Tout cela me rappelle le concept du « secret de polichinelle » dans l’essai de la théoricienne queer Eve Kosofsky Sedgwick, L’Épistémologie du placard (Éd. Amsterdam, 2008) : ce qui fait événement dans ces affaires, c’est que des faits, qui n’ont jamais été désignés comme problématiques par les journalistes, soient aujourd’hui énoncés publiquement par les victimes, selon leurs propres termes et leur propre timing. C’est parce que ces témoignages inversent les rapports de force qu’ils déstabilisent aussi puissamment le débat public.
En 2020, à l’occasion de la parution du livre de Vanessa Springora, Le Consentement, Bernard Pivot présentait des excuses pour la complaisance avec laquelle il avait jadis interviewé l’écrivain Gabriel Matzneff, rejetant la faute sur le contexte de l’époque. Que pensez-vous de cette démarche ?
La télévision de plateau fonctionnait (et fonctionne toujours, d’ailleurs – l’émission « Touche pas à mon poste », animée par Cyril Hanouna sur CNews, en est un exemple) sur une logique de masculinité complice. Ce que nous racontent les séquences médiatiques des années 1970 et des décennies suivantes, c’est que les émissions culturelles comme « Apostrophes », présentée par Bernard Pivot, étaient des instances non mixtes d’autorisation de pratiques sexuelles. Le vocabulaire employé à l’antenne infantilisait les femmes de manière à les maintenir dans une soumission institutionnelle. Quand, au lieu de dire « une femme », on dit « une petite », on autorise implicitement la sexualisation des petites filles et on construit une masculinité basée sur cela.
Il y a aussi quelque chose à questionner sur notre rapport culturel à la satire et à la provocation. Sur les plateaux télé, dans les années 1980 et 1990, des personnalités comme Serge Gainsbourg et Daniel Cohn-Bendit incarnent des valeurs subversives et provocatrices typiques de la masculinité de gauche des années Mitterrand.
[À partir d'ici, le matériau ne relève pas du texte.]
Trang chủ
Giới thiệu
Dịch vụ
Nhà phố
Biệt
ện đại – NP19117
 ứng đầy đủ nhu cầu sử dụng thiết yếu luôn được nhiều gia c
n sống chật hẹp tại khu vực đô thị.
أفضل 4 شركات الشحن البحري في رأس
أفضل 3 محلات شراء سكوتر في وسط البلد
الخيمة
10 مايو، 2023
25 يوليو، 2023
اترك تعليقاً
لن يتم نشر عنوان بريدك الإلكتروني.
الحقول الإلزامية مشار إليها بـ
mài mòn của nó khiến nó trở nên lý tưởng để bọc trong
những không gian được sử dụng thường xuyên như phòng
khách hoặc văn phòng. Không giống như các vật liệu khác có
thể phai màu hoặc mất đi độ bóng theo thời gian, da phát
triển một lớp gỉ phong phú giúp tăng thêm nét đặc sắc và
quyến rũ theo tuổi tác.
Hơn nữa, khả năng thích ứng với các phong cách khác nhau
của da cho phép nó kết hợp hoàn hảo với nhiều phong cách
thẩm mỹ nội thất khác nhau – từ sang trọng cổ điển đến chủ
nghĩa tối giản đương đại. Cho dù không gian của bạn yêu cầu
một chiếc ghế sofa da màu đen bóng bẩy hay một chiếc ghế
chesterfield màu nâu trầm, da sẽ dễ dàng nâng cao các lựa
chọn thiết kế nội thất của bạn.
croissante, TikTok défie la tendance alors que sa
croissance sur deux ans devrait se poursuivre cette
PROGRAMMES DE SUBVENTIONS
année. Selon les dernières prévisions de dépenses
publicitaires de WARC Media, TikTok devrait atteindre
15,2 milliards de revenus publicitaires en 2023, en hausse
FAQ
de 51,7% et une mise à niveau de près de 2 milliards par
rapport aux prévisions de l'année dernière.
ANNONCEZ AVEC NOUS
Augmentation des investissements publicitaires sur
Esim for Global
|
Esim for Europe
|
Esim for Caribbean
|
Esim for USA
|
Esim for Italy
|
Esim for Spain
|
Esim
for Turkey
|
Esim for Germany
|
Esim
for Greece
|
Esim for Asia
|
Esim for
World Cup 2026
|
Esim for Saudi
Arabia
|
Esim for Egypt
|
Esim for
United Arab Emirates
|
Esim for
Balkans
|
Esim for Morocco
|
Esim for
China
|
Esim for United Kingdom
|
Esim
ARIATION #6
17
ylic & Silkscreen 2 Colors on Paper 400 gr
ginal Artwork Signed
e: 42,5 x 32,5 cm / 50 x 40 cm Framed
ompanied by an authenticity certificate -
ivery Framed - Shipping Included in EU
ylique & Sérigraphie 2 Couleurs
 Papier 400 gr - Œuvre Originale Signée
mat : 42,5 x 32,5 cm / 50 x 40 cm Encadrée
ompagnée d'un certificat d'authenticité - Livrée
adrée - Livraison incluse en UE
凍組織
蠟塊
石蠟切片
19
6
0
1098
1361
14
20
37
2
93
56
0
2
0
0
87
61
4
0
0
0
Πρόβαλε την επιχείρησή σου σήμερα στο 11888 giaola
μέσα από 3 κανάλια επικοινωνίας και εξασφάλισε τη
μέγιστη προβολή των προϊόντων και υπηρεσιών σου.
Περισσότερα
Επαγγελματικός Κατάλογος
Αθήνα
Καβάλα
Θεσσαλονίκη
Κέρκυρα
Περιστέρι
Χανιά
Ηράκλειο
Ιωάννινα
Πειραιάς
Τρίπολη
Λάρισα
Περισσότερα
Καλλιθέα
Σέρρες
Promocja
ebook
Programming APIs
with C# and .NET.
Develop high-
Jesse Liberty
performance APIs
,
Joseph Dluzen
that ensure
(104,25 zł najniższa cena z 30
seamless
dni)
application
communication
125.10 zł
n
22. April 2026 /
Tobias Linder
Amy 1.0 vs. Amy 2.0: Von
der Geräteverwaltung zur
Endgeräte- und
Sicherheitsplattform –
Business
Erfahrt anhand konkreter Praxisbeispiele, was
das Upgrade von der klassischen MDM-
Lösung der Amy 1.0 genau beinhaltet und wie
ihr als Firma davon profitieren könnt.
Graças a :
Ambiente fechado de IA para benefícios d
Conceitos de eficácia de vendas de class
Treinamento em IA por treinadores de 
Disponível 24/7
Le discours anticonformiste est devenu un endroit de valorisation, et c’est là que s’est formée, à mon sens, la complicité des médias envers les violences sexistes et les artistes pédocriminels.
Malgré la multiplication des affaires de violences sexuelles très médiatisées, il subsiste encore des voix pour défendre « le droit d’importuner » et pour critiquer un « néopuritanisme ». La route semble encore longue…
La remise en question de ces actes existe, mais elle est superficielle. Bien sûr, entre la couverture de l’affaire Dominique Strauss-Kahn, en 2011, et celle des accusations contre Benoît Jacquot, en 2024, les choses ont évolué. Mais je reste convaincue que si la fabrique médiatique n’évolue pas, si elle continue à ne s’intéresser qu’aux individus – Jacquot, Godrèche, Doillon, Le Besco, Depardieu – et ne s’intéresse pas au fond des affaires, alors rien ne changera. Le « secret de polichinelle » concernant les viols dont est accusé Roman Polanski a été révélé il y a longtemps maintenant, mais Télérama consacre encore aujourd’hui deux pages à son dernier film. J’attends donc de voir quelle sera la réception critique du prochain film de Benoît Jacquot, dont la sortie est prévue dans quelques mois.